The sentiment posted by Caroline herself, which has been echoed thousands upon thousands of times on social media, that you should be kind, 'in a world where you can be anything', is one I wholeheartedly endorse. But I also think part of the problem is that this is not, right now, ‘a world where you can be anything', and sometimes that makes it very hard to be kind. I think that's why the fantasy of celebrity exists in the first place, right? The media cultivate envy in those to whom such wealth, beauty and ‘success’ feels unattainable, and then use it as a tool to make their clickbait popular. Unfortunately, we’ve just seen how well that works. It's what let the tabloids get away with publishing horrific articles about Caroline for so long, and it's what makes the general public so willing to use their own platforms to tear down those (especially women) who appear to have everything.
This is not to absolve the general public of responsibility, though; we can and we should be good to one another on an individual level. But it seems to me that we also need a kindness more radical – one that pervades public and political spaces, transforming the legal system from one of punishment into one of rehabilitation, and the mass media from a system of exploitation into one of support. We need a kindness that embraces and understands the scary side of mental illness, not just the more palatable, cover-up-able problems. Being nice to her might have made Caroline Flack’s life more bearable, but it cannot solve the neurological factors that lead to suicide. Our suicidal friends and family members need medicine and treatment; they cannot simply be loved into health.
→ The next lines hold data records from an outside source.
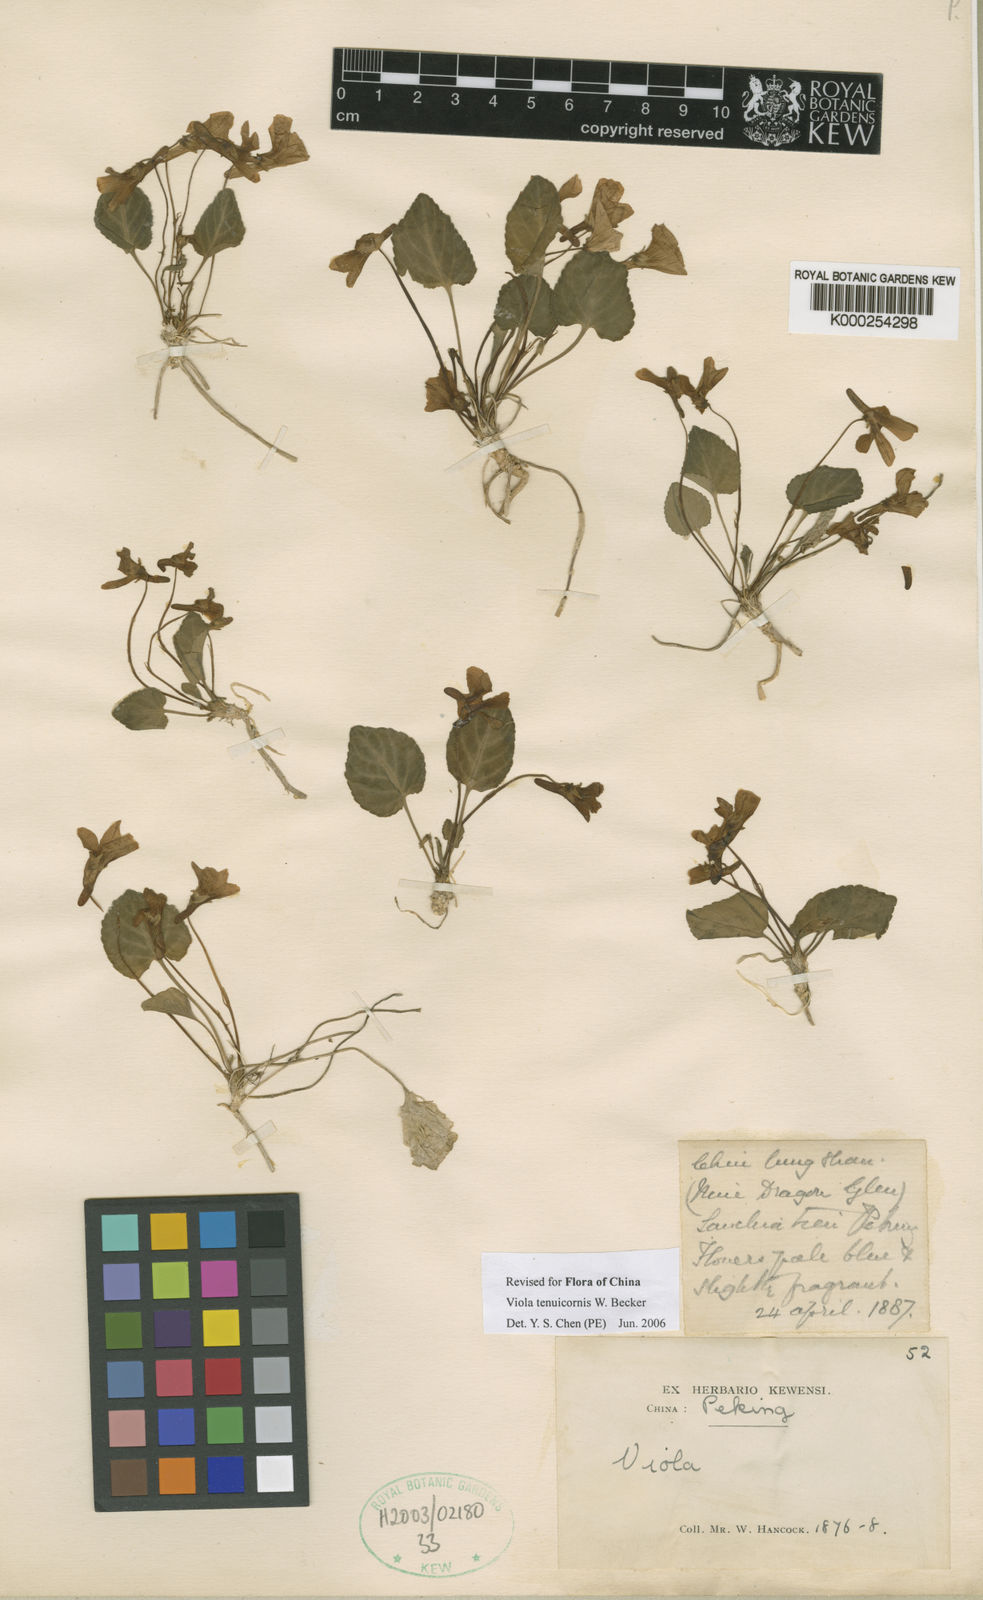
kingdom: Plantae
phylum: Tracheophyta
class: Magnoliopsida
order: Malpighiales
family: Violaceae
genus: Viola
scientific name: Viola tenuicornis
I can’t unpack every aspect of Caroline’s death, because I don’t have all of the facts. And as with any suicide, even if I did have all of the facts it still wouldn’t make sense. I think if there is any take-away from all of this, it’s that it is impossible to know the full circumstances of someone else’s life: stranger, celebrity, or friend. But I’m sorry if you read this far hoping for or expecting answers, because I don’t have any. I just think as a starting point, we could all actively imagine what kind of world it is we want to live in, and then we could consider how that world can start to take shape. We are not here forever – as Caroline’s death only serves to prove – and we can only do the best we can with the time we have. But it is our responsibility to do so, if it means we can read fewer headlines that make our stomachs drop, feel safer and more secure in our own lives, and lose fewer friends and loved ones to the monster that is suicide.”